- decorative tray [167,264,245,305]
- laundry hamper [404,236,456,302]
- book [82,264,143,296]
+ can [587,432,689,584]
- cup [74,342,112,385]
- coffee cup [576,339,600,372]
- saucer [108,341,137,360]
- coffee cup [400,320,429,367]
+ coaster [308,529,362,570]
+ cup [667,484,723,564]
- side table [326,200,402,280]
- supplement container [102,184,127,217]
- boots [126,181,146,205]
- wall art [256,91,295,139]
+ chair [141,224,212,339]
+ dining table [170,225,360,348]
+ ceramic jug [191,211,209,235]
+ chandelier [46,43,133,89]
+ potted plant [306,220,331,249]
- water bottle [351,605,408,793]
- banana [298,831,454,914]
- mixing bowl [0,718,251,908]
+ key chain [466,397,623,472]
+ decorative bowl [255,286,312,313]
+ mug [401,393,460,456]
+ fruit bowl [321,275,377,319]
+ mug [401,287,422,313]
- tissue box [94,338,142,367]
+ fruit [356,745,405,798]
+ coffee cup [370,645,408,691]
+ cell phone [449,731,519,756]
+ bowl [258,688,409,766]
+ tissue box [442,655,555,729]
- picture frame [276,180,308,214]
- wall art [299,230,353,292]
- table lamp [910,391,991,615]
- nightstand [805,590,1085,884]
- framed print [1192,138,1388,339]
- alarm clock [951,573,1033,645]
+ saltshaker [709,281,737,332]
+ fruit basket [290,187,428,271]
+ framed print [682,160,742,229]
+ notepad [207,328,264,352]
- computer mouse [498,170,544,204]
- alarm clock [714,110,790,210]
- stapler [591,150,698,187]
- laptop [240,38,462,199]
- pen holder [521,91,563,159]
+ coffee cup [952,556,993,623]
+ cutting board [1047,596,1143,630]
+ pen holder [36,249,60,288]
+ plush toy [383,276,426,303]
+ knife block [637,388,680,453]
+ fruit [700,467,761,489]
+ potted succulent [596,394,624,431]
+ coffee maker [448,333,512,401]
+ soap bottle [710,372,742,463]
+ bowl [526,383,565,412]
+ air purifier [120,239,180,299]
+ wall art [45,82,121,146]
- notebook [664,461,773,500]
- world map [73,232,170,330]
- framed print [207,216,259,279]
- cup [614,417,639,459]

--------------------------------------------------

-- EXERCISE --
Having output the line that contains "pen holder [36,249,60,288]", stop. Every line before it, back to the first line of the data, must be reproduced exactly.

-- TASK RESULT --
- decorative tray [167,264,245,305]
- laundry hamper [404,236,456,302]
- book [82,264,143,296]
+ can [587,432,689,584]
- cup [74,342,112,385]
- coffee cup [576,339,600,372]
- saucer [108,341,137,360]
- coffee cup [400,320,429,367]
+ coaster [308,529,362,570]
+ cup [667,484,723,564]
- side table [326,200,402,280]
- supplement container [102,184,127,217]
- boots [126,181,146,205]
- wall art [256,91,295,139]
+ chair [141,224,212,339]
+ dining table [170,225,360,348]
+ ceramic jug [191,211,209,235]
+ chandelier [46,43,133,89]
+ potted plant [306,220,331,249]
- water bottle [351,605,408,793]
- banana [298,831,454,914]
- mixing bowl [0,718,251,908]
+ key chain [466,397,623,472]
+ decorative bowl [255,286,312,313]
+ mug [401,393,460,456]
+ fruit bowl [321,275,377,319]
+ mug [401,287,422,313]
- tissue box [94,338,142,367]
+ fruit [356,745,405,798]
+ coffee cup [370,645,408,691]
+ cell phone [449,731,519,756]
+ bowl [258,688,409,766]
+ tissue box [442,655,555,729]
- picture frame [276,180,308,214]
- wall art [299,230,353,292]
- table lamp [910,391,991,615]
- nightstand [805,590,1085,884]
- framed print [1192,138,1388,339]
- alarm clock [951,573,1033,645]
+ saltshaker [709,281,737,332]
+ fruit basket [290,187,428,271]
+ framed print [682,160,742,229]
+ notepad [207,328,264,352]
- computer mouse [498,170,544,204]
- alarm clock [714,110,790,210]
- stapler [591,150,698,187]
- laptop [240,38,462,199]
- pen holder [521,91,563,159]
+ coffee cup [952,556,993,623]
+ cutting board [1047,596,1143,630]
+ pen holder [36,249,60,288]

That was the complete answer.